Tia wrinkles her nose, not buying Desmond's act. "I'm not quite sure what's going on, but it does seem there's a conversation that maybe you two need to have? Do you need me to stay and fend off your Septa?" she asks, keeping her voice low. And then an idea occurs to her, and she gives a fake yawn. She reaches out to snatch up the book with one hand, harp held in her other. "Actually, I'm certain we can talk about this later," she says, mischief shining in those baby blues. She tucks the book under one arm, a big smile crossing her face, and she gets to her feet. "But I do think later will work, as I'm suddenly very fatigued. It's been a long day. If you will both excuse me?"

Desmond is trying and failing to save face in front of Tiaryn. And now Briallyn makes him feel direly guilty.

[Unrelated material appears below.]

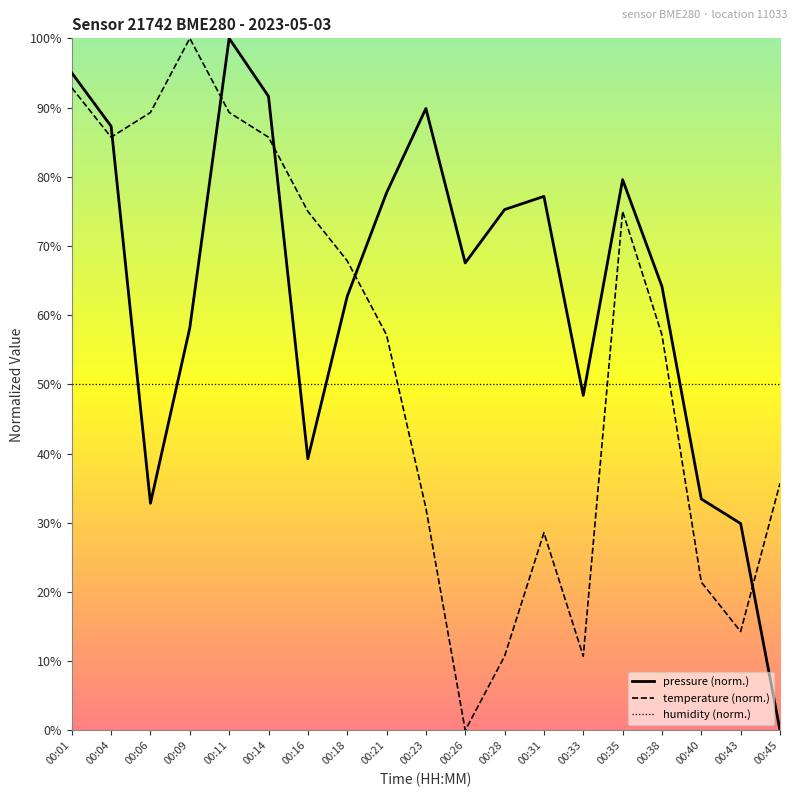

True or false: humidity has a value of 50.0 at 00:11.

True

Well, the least he can do now is try and- "Wh'…" Tiaryn takes the book away. Desmond grips the arms of his chair and stares. "Later?" Then he dons the biggest frown ever frowned when Tiaryn decides she's tired. "All right," he murmurs. "Perhaps more harp another time…"

At the Lady Tiaryn's unimaginably decent behavior, Briallyn nearly slumps in her seat with relief. She doesn't even have it in her to throw a glare towards Desmond, staring briefly at the woman in a near daze. The young woman swallows a few times before a meager smile curls her full lips weakly. "Of course, Lady Tiaryn. It would please me tremendously to speak with you later," she says half-heartedly, but sincerely, as the older noblewoman discreetly and politely excuses herself. Through the debacle, the Septa is still staring at the trio, soon to be a duo, with a suspicious gleam in her unkind eyes.

Of course Jacob and Bethy are on their feet in an instant, as Tia does. Bethy comes up all abustle to take the harp and carry it for Tia. It might be noticeable that Tia does not let go of the book, rather keeping it safe. "I will bid you two good night, and speak with you both tomorrow." With a slight curtsey, and completely ignoring the Septa, Tia then turns to head further into the inn, to the rooms that are hers for a while longer.